Set down, character for character, everything in the records below from the line holding "vfov_deg: 89.9" down to the line holding "focal_mm: 2.2", and no other line.

**GIVEN RECORDS**
++++++++++
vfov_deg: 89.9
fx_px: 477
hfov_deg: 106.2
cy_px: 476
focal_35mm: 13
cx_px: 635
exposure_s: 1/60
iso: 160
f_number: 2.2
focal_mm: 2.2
++++++++++
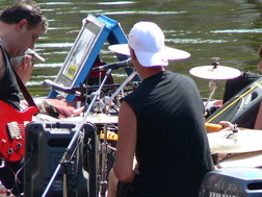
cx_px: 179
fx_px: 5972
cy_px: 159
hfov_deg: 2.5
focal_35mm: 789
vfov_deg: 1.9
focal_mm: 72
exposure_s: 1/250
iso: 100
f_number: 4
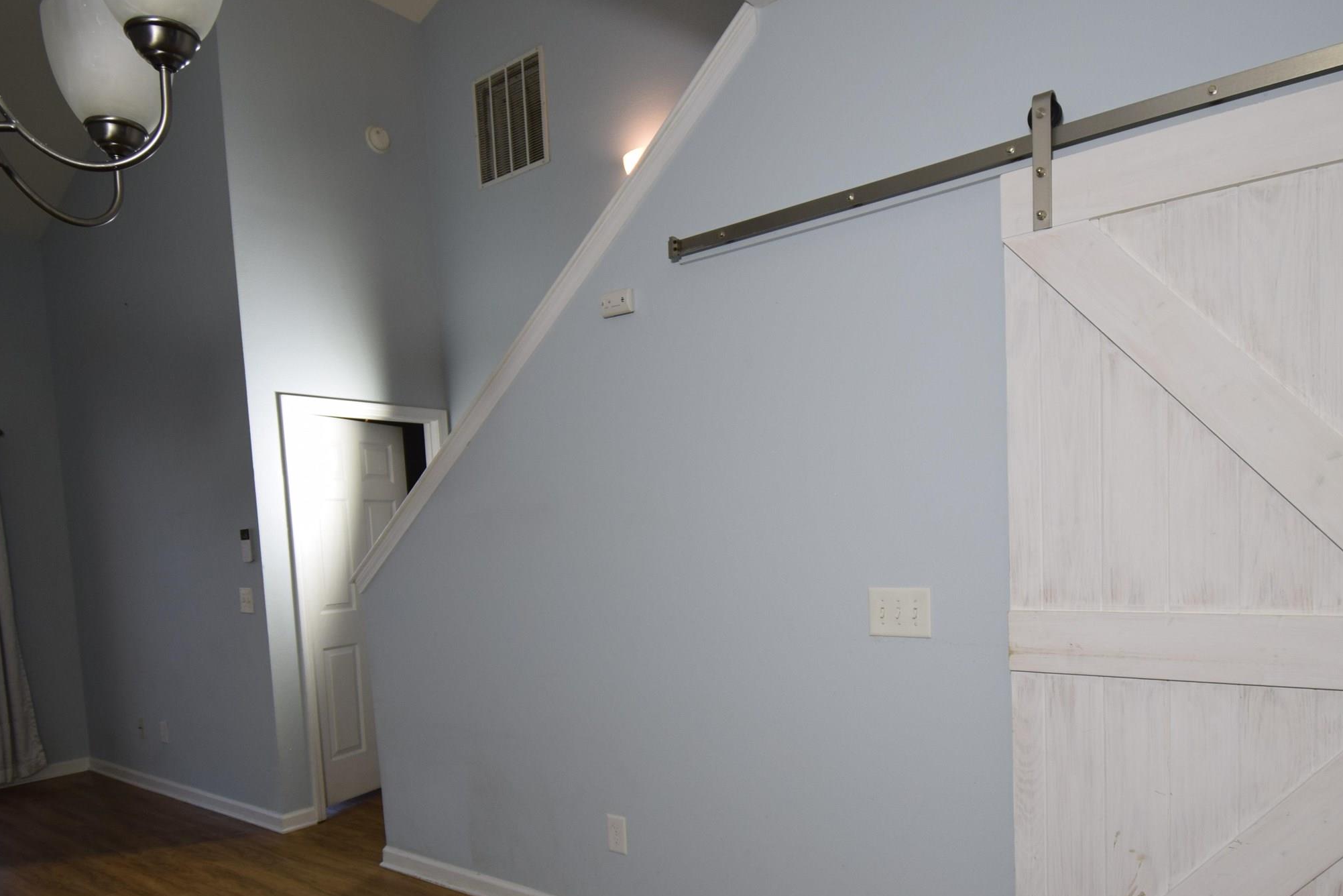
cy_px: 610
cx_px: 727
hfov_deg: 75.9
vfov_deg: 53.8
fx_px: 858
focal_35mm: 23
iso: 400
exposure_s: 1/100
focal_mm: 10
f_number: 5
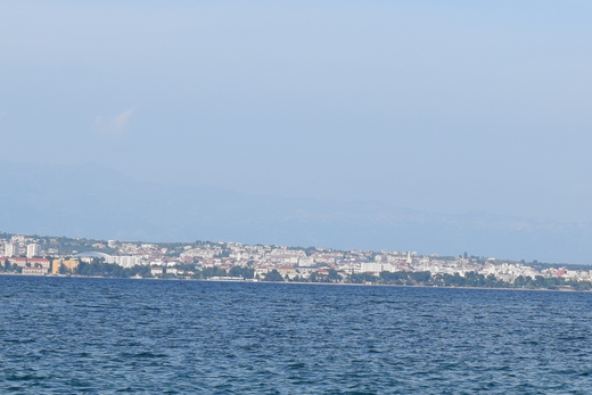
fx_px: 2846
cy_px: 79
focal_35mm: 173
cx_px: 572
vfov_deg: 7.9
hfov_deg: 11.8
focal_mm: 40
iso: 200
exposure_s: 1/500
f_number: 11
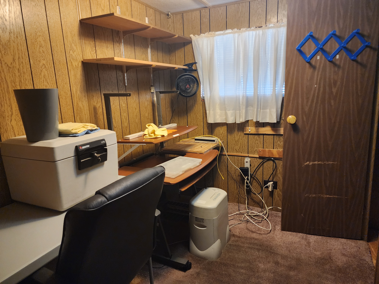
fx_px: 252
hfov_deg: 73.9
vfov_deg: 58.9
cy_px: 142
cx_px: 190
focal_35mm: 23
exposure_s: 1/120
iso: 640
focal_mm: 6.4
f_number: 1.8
++++++++++
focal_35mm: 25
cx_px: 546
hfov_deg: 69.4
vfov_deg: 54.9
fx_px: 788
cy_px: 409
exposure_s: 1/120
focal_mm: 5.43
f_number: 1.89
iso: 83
++++++++++
**OUTPUT FOR THIS EXERCISE**
vfov_deg: 89.9
fx_px: 477
hfov_deg: 106.2
cy_px: 476
focal_35mm: 13
cx_px: 635
exposure_s: 1/60
iso: 160
f_number: 2.2
focal_mm: 2.2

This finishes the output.